Work required: The records beneath should be printed exactly, and the pictures are to be left out.
(Beginning of Supplied entries)
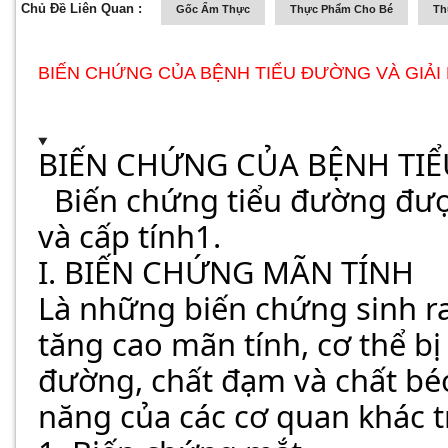
Chủ Đề Liên Quan :
Gốc Ẩm Thực
Thực Phẩm Cho Bé
Th
BIẾN CHỨNG CỦA BỆNH TIỂU ĐƯỜNG VÀ GIẢI
BIẾN CHỨNG CỦA BỆNH TIỂ
  Biến chứng tiểu đường được chia làm hai loại: mãn tính 
và cấp tính1.
I. BIẾN CHỨNG MÃN TÍNH
Là những biến chứng sinh r
tăng cao mãn tính, cơ thể bị
đường, chất đạm và chất béo
năng của các cơ quan khác t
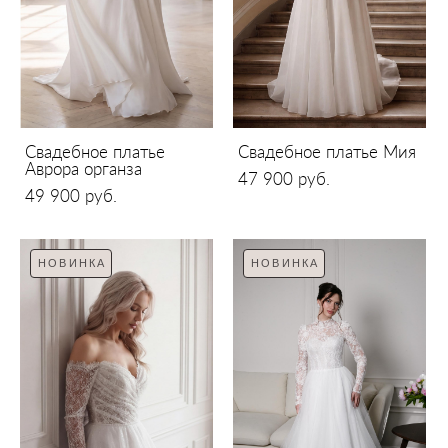
Свадебное платье
Свадебное платье Мия
Аврора органза
47 900 pуб.
49 900 pуб.
НОВИНКА
НОВИНКА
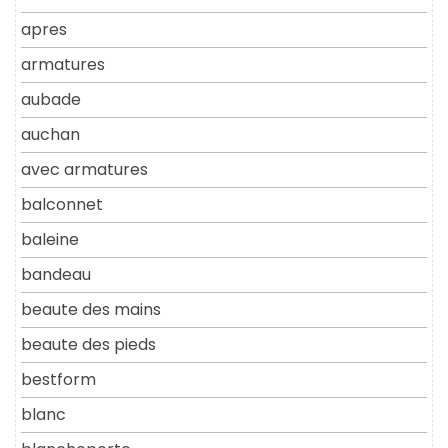
apres
armatures
aubade
auchan
avec armatures
balconnet
baleine
bandeau
beaute des mains
beaute des pieds
bestform
blanc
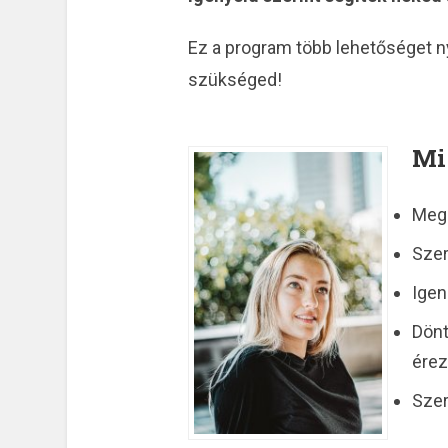
Ez a program több lehetőséget ny
szükséged!
Mi
Meg 
Szer
Igen
Dönt
ére
Szer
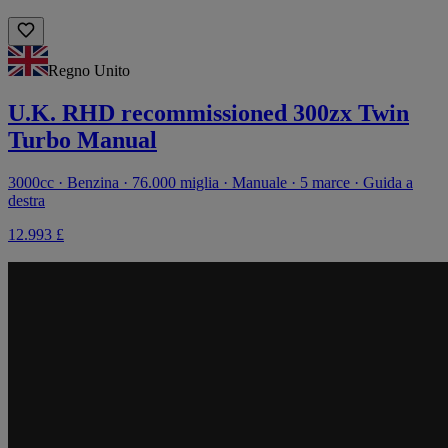
Regno Unito
U.K. RHD recommissioned 300zx Twin
Turbo Manual
3000cc · Benzina · 76.000 miglia · Manuale · 5 marce · Guida a
destra
12.993 £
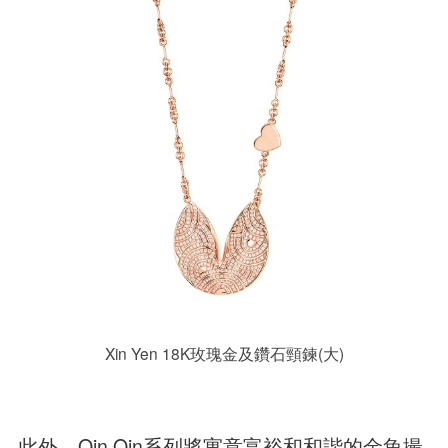
Xin Yen 18K玫瑰金及鑽石頸鍊(大)
此外，Qin Qin系列將寓意富裕和和諧的金魚撮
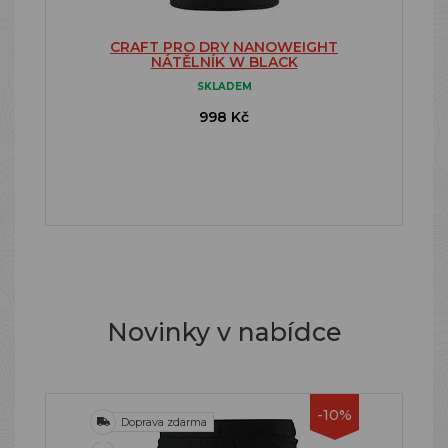
CRAFT PRO DRY NANOWEIGHT
NÁTĚLNÍK W BLACK
SKLADEM
998 Kč
Novinky v nabídce
-10%
Doprava zdarma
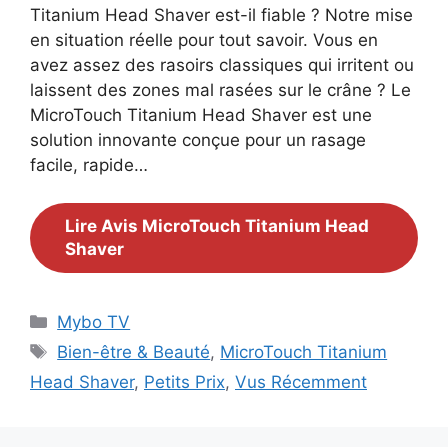
Titanium Head Shaver est-il fiable ? Notre mise
en situation réelle pour tout savoir. Vous en
avez assez des rasoirs classiques qui irritent ou
laissent des zones mal rasées sur le crâne ? Le
MicroTouch Titanium Head Shaver est une
solution innovante conçue pour un rasage
facile, rapide…
Lire Avis MicroTouch Titanium Head
Shaver
Catégories
Mybo TV
Étiquettes
Bien-être & Beauté
,
MicroTouch Titanium
Head Shaver
,
Petits Prix
,
Vus Récemment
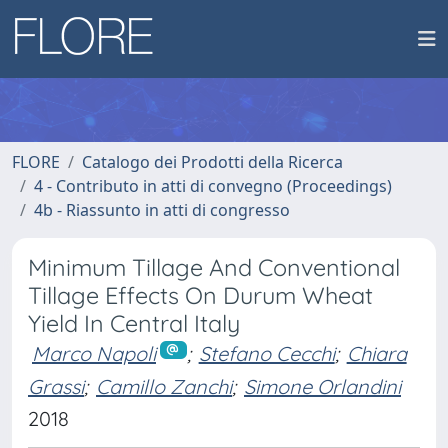
FLORE
Catalogo dei Prodotti della Ricerca
4 - Contributo in atti di convegno (Proceedings)
4b - Riassunto in atti di congresso
Minimum Tillage And Conventional
Tillage Effects On Durum Wheat
Yield In Central Italy
Marco Napoli
;
Stefano Cecchi
;
Chiara
Grassi
;
Camillo Zanchi
;
Simone Orlandini
2018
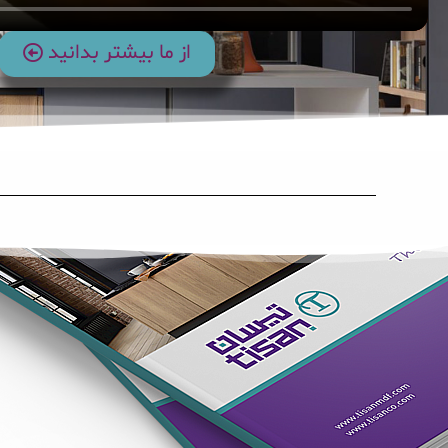
از ما بیشتر بدانید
(End of Supplied entries)
Solution to this task:
Chủ Đề Liên Quan :
Gốc Ẩm Thực
Thực Phẩm Cho Bé
Th
BIẾN CHỨNG CỦA BỆNH TIỂU ĐƯỜNG VÀ GIẢI
BIẾN CHỨNG CỦA BỆNH TIỂ
  Biến chứng tiểu đường được chia làm hai loại: mãn tính 
và cấp tính1.
I. BIẾN CHỨNG MÃN TÍNH
Là những biến chứng sinh r
tăng cao mãn tính, cơ thể bị
đường, chất đạm và chất béo
năng của các cơ quan khác t
Свадебное платье
Свадебное платье Мия
Аврора органза
47 900 pуб.
49 900 pуб.
НОВИНКА
НОВИНКА
apres
armatures
aubade
auchan
avec armatures
balconnet
baleine
bandeau
beaute des mains
beaute des pieds
bestform
blanc
Ez a program több lehetőséget ny
szükséged!
Mi
Meg 
Szer
Igen
Dönt
ére
Szer
Regno Unito
U.K. RHD recommissioned 300zx Twin
Turbo Manual
3000cc · Benzina · 76.000 miglia · Manuale · 5 marce · Guida a
destra
12.993 £
Xin Yen 18K玫瑰金及鑽石頸鍊(大)
此外，Qin Qin系列將寓意富裕和和諧的金魚撮
CRAFT PRO DRY NANOWEIGHT
NÁTĚLNÍK W BLACK
SKLADEM
998 Kč
Novinky v nabídce
-10%
Doprava zdarma
Titanium Head Shaver est-il fiable ? Notre mise
en situation réelle pour tout savoir. Vous en
avez assez des rasoirs classiques qui irritent ou
laissent des zones mal rasées sur le crâne ? Le
MicroTouch Titanium Head Shaver est une
solution innovante conçue pour un rasage
facile, rapide…
Lire Avis MicroTouch Titanium Head
Shaver
Catégories
Mybo TV
Étiquettes
Bien-être & Beauté
,
MicroTouch Titanium
Head Shaver
,
Petits Prix
,
Vus Récemment
FLORE
Catalogo dei Prodotti della Ricerca
4 - Contributo in atti di convegno (Proceedings)
4b - Riassunto in atti di congresso
Minimum Tillage And Conventional
Tillage Effects On Durum Wheat
Yield In Central Italy
Marco Napoli
;
Stefano Cecchi
;
Chiara
Grassi
;
Camillo Zanchi
;
Simone Orlandini
2018
از ما بیشتر بدانید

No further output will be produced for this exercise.